Records from a data collection
=== Begin Enclosure ===

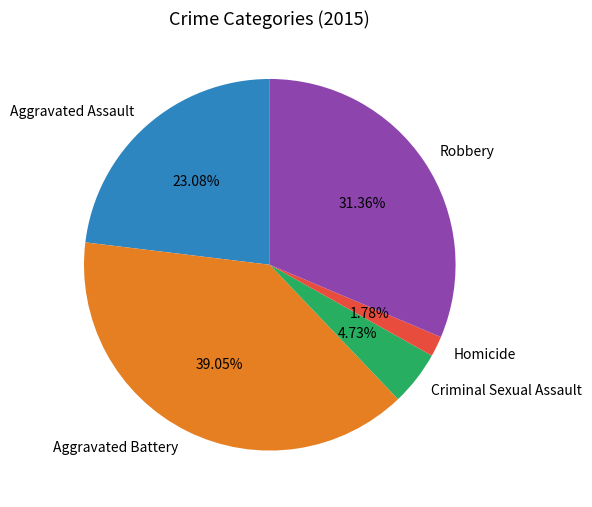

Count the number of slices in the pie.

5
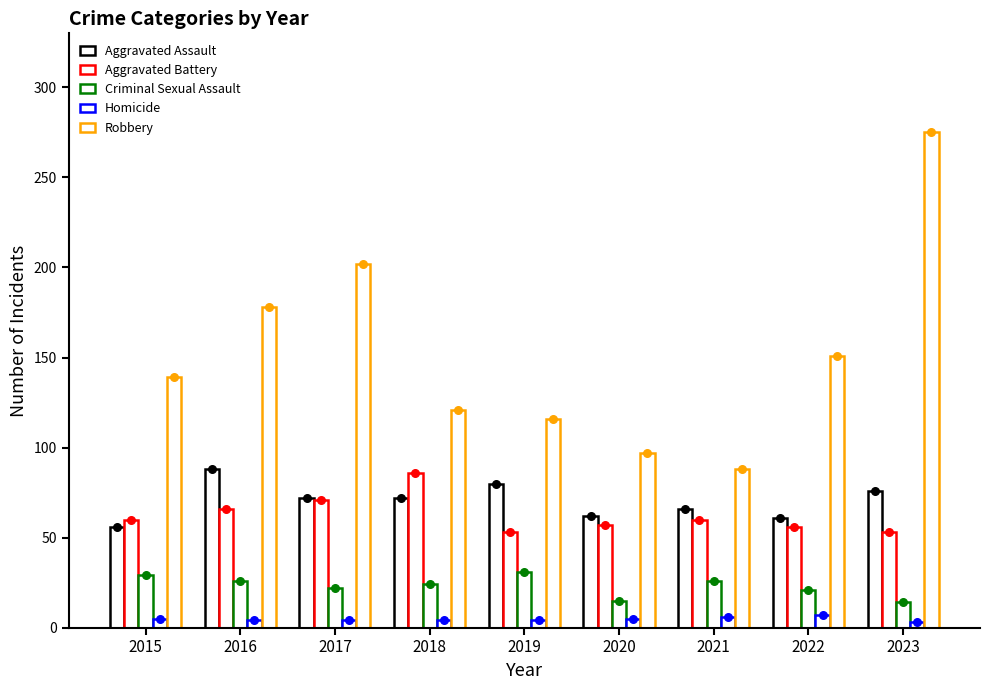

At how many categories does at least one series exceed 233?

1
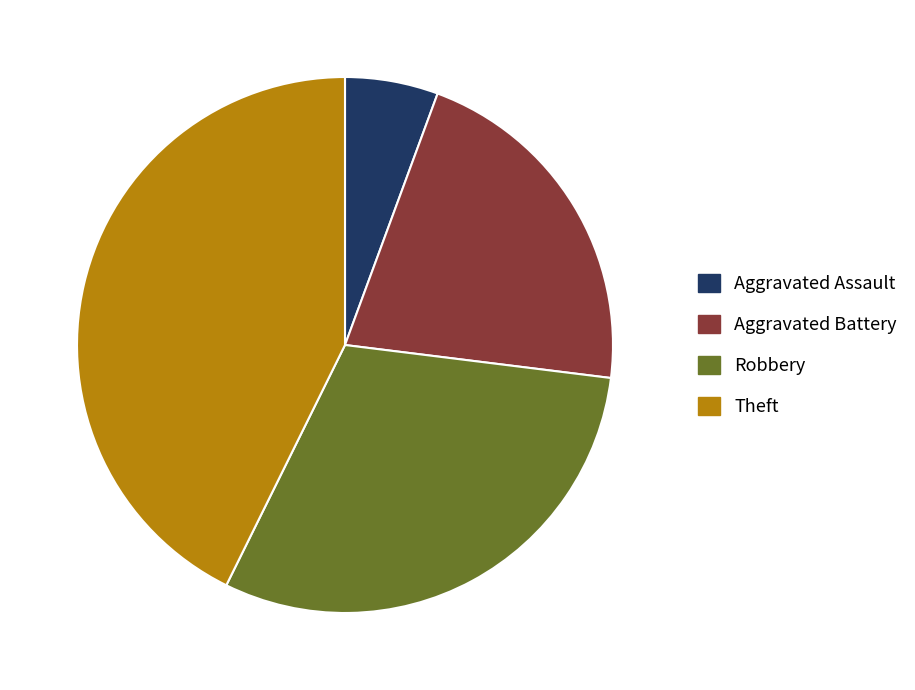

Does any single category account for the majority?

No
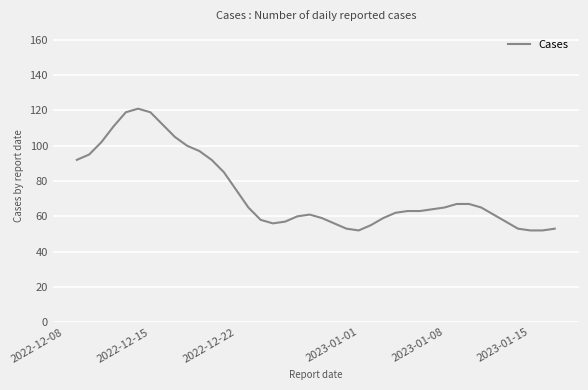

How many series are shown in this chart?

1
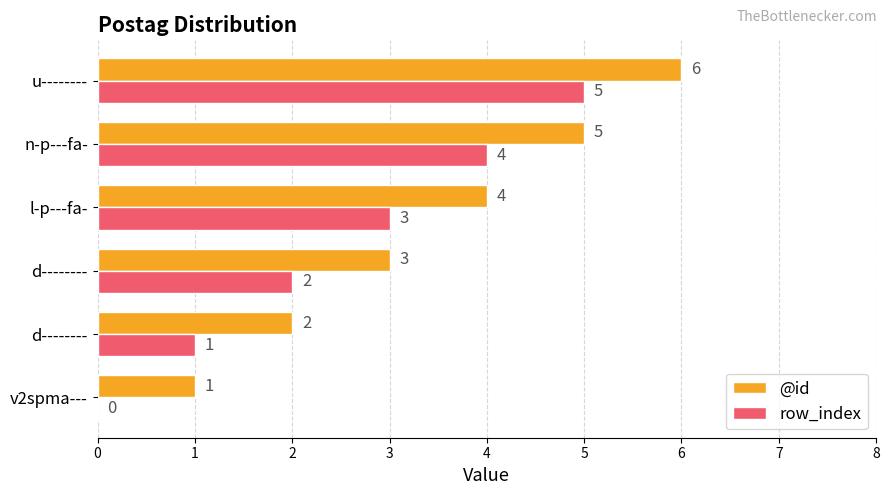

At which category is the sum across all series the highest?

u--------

=== End Enclosure ===

How many lines of the material contain the string "category"? Reply with the number alone.

● Output for this exercise:
2